Data Engineer, Online Genealogy Service (вакансия неактивна)

Киев, Харьков, Львов, Днепр, Одесса, Херсон, удаленно

Необходимые навыки

Experience with SQL (MySQL) databases and handling large amounts of data
Comfortable working from the terminal in Linux/Unix (Ubuntu)
Good knowledge of at least one programming language (Ruby, Python etc.)
A hands-on approach to getting stuff done
A curiosity to learn and widen your skillset
Rails (for internal web-based tools)
Experience with ZFS, XML
Tensorflow (not extensively so far — used for ML work)
AWS/Azure (used from time to time)
Experience with Apahce Solr

Будет плюсом

Focus on quality, with testing experience and a willingness to pair collaboratively
Background in DevOps/Systems Administration
Experience with Docker, Git, Kubernetes
Experience with XML processing
A working knowledge of, or an interest in image data processing

Предлагаем

• Professional Development:
— Experienced colleagues who are ready to share knowledge;
— The ability to switch projects, technology stacks, try yourself in different roles;
— More than 150 workplaces for advanced training;
— Study and practice of English: courses and communication with colleagues and clients from different countries;
— Support of speakers who make presentations at conferences and meetings of technology communities.
• The ability to focus on your work: a lack of bureaucracy and micromanagement, and convenient corporate services;
• Friendly atmosphere, concern for the comfort of specialists;
• Flexible schedule (there are core mandatory hours), the ability to work remotely upon agreement with colleagues;
• The ability to work in any of our development centers.

Обязанности

Managing file systems; managing databases; managing data ingest into Solr and managing Solr at scale
Handling large amounts of XML
Management of internal, web-based tools
Potential to use ML techniques as a part of the process of improving the quality of their OCR, possibly after a few months

О проекте

The client is an international company that provides an online genealogy service that helps its clients understand their past and family history.

We are looking for a Data Engineer who will join a team working on the maintenance of the data workflow and ingestion of scanned newspaper image data. This involves handling a lot of data throughput in a reliable and consistent way.
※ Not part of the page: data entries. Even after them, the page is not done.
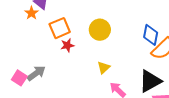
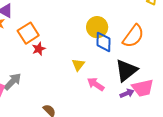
yellow circle: (100, 30) -> (97, 27), moved
blue diamond: (151, 35) -> (103, 42), moved

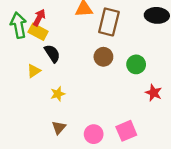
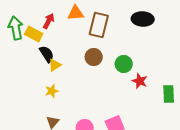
red arrow: (39, 18) -> (49, 21), moved
yellow triangle: (34, 71) -> (55, 65), moved
red star: (154, 93) -> (140, 81), moved

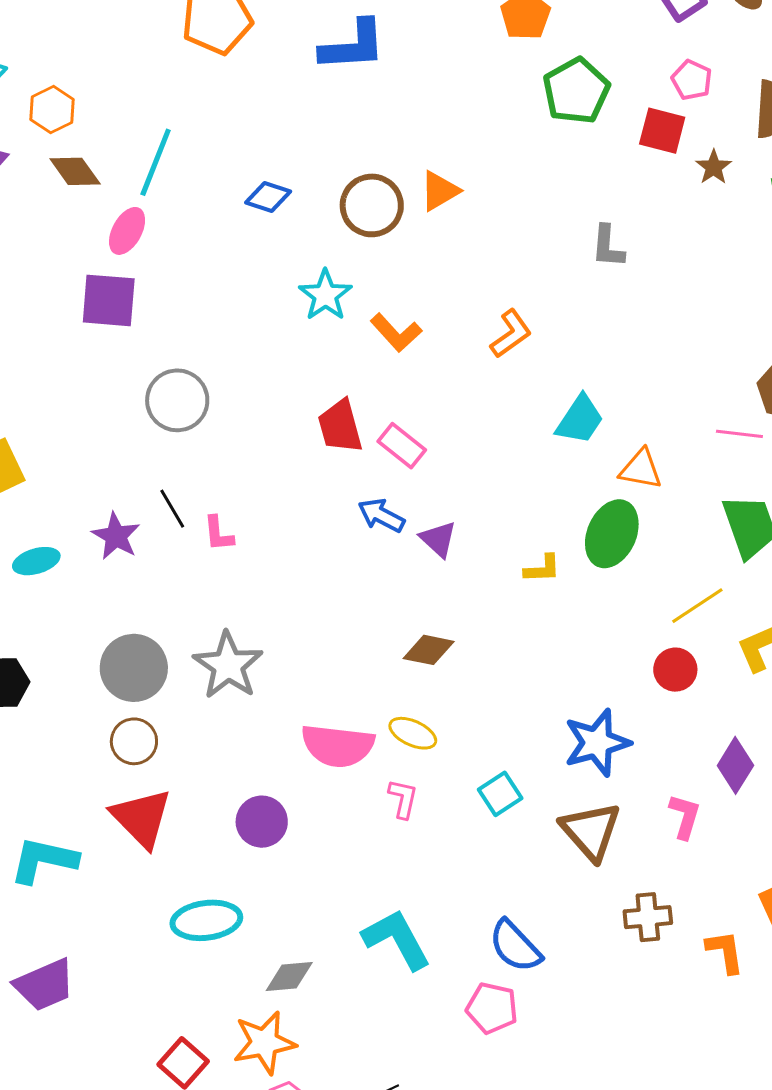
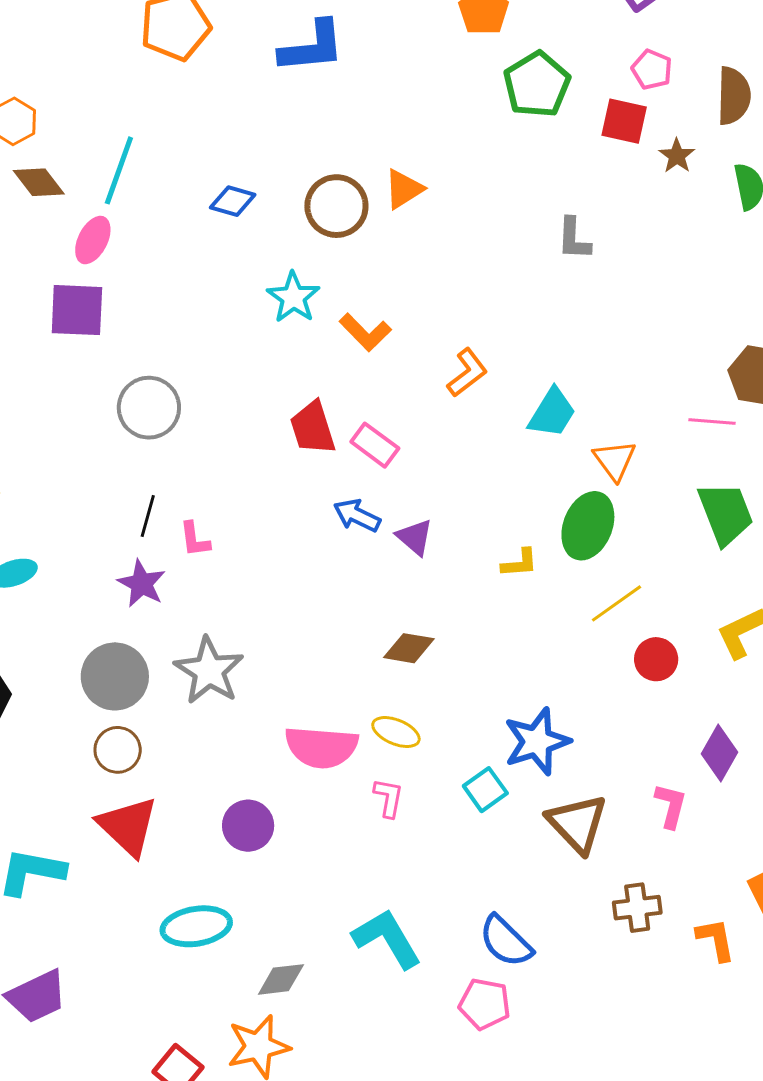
orange L-shape: (511, 334) -> (467, 373), moved
orange triangle: (641, 469) -> (615, 460), turned 45
black line: (172, 509) -> (148, 516), turned 48
purple star: (116, 536) -> (142, 584), moved
yellow line: (697, 606) -> (617, 603), moved
blue star: (597, 743) -> (537, 742), moved

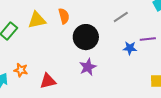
The specialist will help the existing team to manage the file systems, databases, and data ingestion into Solr, as well as managing internal, web-based tools that the client’s Quality Control team uses to validate images before they are published.

There is also an element of DevOps and Systems Administration — the team works with a significant number of physical and virtual servers, handling deployment pipelines, etc.
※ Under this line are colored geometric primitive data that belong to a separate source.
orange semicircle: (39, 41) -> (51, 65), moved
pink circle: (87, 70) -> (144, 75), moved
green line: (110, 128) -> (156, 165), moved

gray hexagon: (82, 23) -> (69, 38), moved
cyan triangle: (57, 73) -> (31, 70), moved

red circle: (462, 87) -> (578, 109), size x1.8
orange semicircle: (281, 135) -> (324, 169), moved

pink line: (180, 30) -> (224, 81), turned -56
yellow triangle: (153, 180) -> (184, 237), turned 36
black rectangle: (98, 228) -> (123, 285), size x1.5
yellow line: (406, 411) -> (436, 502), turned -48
In the coming months the client will be investigating an option to include Machine Learning techniques as part of a process to improve the quality of their OCR. There is a likelihood that they will apply some ML techniques over the course of this project, but this is likely only to constitute a part of the role.

There are multiple teams consisting of 5-7 people. The teams include DataArt engineers and stakeholders from the client side working in a mature Agile environment.